You must first configure your base storage environment to S3 and disable ADS before setting up Databricks workspaces. Go to AWS as Private Data Storage to learn more.

Workspace Details

Enter a unique Workspace Name under Workspace Details. The Service URL automatically populates.

Cluster for Spark Jobs

AAC uses this cluster configuration to schedule import from or publish to Databricks via Spark Jobs. AAC creates a new cluster based on these details:

  1. Select a Cluster Policy. This defines the limits on the attributes available during cluster creation. For an unrestricted policy (default), leave this option blank. Refer to the later Cluster Policy Requirements section for details on these options.

  2. Select between Private Data Storage Credentials or Instance Profile for the S3 Auth Mode. This determines the mode with which you communicate with AWS S3. Refer to the later S3 Access Configuration section for details on these options.

  3. If you selected Instance Profile, enter an Instance Profile ARN.

  4. Select a Driver Node Type.

  5. Select a Worker Node Type. These are the AWS EC2 instance types to use for launching cluster nodes. You can also select a pool if you have one available rather than standalone instances. To reduce workflow job run latency, use pools with a reasonable number of warm, idle instances.

  6. Enter the Minimum Workers and Maximum Workers for the Databricks job cluster. Every cluster starts with the minimum number of workers provisioned. More workers dynamically add to the cluster if required based on workload, up to the maximum.

Cluster Policy Requirements

With Databricks, you can create policies with a specific set of restrictions on cluster configurations. Select one of these policies from the Cluster Policy dropdown. You can choose between Unrestricted Policy or Other Policy.

Unrestricted Policy (Recommended): The unrestricted policy grants you the freedom to define any cluster configuration you desire without limitations. This is the default policy.

──────────

Problems and tasks:
**A.** How would you put this sentence from the Databricks workspace setup text into Spanish: "Every cluster starts with the minimum number of workers provisioned."?
**B.** Can you carry the Databricks workspace setup text on from where it stops?
The data after this point has nothing to do with the Databricks workspace setup text.

──────────

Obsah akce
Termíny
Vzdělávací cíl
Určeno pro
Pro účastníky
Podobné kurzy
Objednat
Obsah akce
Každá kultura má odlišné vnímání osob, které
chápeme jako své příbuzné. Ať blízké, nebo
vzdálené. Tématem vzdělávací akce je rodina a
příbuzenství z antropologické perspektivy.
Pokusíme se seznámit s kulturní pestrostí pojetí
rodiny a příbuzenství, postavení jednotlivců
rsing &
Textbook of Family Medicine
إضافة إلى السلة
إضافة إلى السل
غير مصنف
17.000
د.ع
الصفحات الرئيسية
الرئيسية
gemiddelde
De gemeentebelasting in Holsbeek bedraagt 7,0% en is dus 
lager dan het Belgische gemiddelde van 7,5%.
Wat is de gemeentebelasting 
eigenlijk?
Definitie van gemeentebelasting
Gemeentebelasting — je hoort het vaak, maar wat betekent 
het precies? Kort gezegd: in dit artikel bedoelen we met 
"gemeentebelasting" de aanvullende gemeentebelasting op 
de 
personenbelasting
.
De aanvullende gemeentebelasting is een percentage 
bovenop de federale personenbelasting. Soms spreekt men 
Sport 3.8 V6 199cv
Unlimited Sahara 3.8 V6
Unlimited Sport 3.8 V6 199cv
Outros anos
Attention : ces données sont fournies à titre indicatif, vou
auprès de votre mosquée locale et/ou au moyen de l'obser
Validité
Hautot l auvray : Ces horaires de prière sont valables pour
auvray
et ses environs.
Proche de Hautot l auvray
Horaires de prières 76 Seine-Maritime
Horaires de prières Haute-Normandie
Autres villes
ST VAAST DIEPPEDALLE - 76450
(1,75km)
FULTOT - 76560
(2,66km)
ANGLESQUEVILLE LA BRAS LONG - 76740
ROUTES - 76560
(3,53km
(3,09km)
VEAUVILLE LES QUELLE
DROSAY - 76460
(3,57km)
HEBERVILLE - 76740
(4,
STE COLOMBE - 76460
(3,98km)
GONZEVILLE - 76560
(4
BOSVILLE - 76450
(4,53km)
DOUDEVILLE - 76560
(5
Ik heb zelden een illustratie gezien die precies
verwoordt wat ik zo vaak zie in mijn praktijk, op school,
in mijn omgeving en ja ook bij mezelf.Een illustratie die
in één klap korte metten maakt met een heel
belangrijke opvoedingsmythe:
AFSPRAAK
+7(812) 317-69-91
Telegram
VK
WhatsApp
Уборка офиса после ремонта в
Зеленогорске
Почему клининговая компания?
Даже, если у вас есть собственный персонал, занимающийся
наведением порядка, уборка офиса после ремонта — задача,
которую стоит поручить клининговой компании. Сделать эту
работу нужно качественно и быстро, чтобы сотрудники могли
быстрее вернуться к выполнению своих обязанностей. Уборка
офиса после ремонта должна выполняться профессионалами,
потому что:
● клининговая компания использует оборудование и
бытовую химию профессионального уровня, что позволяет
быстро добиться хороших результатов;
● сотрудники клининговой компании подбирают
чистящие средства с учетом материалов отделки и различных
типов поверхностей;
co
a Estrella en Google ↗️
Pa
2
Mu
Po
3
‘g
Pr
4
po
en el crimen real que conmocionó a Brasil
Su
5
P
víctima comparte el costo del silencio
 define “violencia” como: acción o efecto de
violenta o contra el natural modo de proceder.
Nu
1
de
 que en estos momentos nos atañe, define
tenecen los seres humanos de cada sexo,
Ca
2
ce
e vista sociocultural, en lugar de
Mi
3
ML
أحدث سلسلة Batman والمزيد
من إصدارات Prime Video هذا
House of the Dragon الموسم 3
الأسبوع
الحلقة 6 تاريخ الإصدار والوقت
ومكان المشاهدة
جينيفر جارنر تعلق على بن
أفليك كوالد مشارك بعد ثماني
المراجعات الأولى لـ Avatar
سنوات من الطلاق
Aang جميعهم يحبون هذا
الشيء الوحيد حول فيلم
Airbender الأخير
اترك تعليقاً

──────────

Responses:
**A.** Cada clúster se inicia con el número mínimo de trabajadores aprovisionados.

**B.**
Other Policy: If you select a policy from the dropdown, ensure that the selected cluster policy permits the chosen cluster configuration. Additionally, AAC provides some default configurations while creating a job cluster. Make sure that the chosen policy allows the following default configurations:

{
	"spark_version":"12.2.x-scala2.12",
	"runtime_engine": "photon",
	"cluster_type": "JOB",
	"cluster_log_conf.path": "/trifacta/logs",
	"autoterminationMinutes": 60,
	"enable_local_disk_encryption": false,
	"aws_attributes.availability":"SPOT_WITH_FALLBACK",
	"aws_attributes.ebs_volume_count": 0,
	"aws_attributes.ebs_volume_size": 0,
	"aws_attributes.ebs_volume_type": "NONE",
	"aws_attributes.first_on_demand": 1,
	"aws_attributes.spot_bid_price_percent":100
}

Note

The default configuration provided might change with future releases. Therefore, it is recommended to not define any default configuration in the cluster policy.

During Databricks workspace creation, AAC performs basic cluster policy validation, but the actual validation takes place during job execution. If the configuration doesn’t match the cluster policy, the Databricks job will fail with a validation error indicating a configuration mismatch.

S3 Access Configuration

To support workflow runs with any sources/destinations that aren’t Databricks tables, Databricks clusters require access to the configured S3 bucket in AAC as the default storage bucket. There are two ways to provide this access:

Instance Profile

When you select this mode, it is mandatory for the admin to also select an Instance Profile ARN. The Instance Profile ARN MUST have read and write access to the S3 bucket that AAC uses as the default storage bucket.

To configure an instance profile with the required permissions, go to the Databricks tutorial.

This is a secure and recommended option for authorizing S3 access to Databricks: No sensitive S3 credentials exchange between AAC and Databricks.

Private Data Storage Credentials

When you select this mode, AAC attempts to use the same credentials that you provided:

  • If you configured AAC with an AWS key-secret…

    • You don’t need additional configuration. The key and secret pass to the Databricks cluster. The job uses the key and secret to access the S3 bucket.

Caution

This is NOT a recommended method for authorizing S3 access to Databricks.

  • If you configured AAC with an AWS cross-account IAM role…

    • When using a cross-account IAM role, it’s mandatory for the admin to also select an Instance Profile ARN. AAC uses the identity of the instance profile to securely impersonate the configured IAM role. To configure an instance profile with the required permissions, go to the Databricks tutorial. The instance profile doesn’t need S3 access permissions. However, it does require permission to assume any cross-account IAM role associated with AAC. Use these permissions and trust relationships:

Note

Replace <accountid> with your AWS account ID.

{
  "Version": "2012-10-17",
  "Statement": [
    {
      "Effect": "Allow",
      "Principal": {
        "AWS": [
          "arn:aws:iam::<account-id>:role/<ROLE_1>",
          "arn:aws:iam::<account-id>:role/<ROLE_2>",
          "arn:aws:iam::<account-id>:role/<ROLE_3>"
        ]
      },
      "Action": "sts:AssumeRole"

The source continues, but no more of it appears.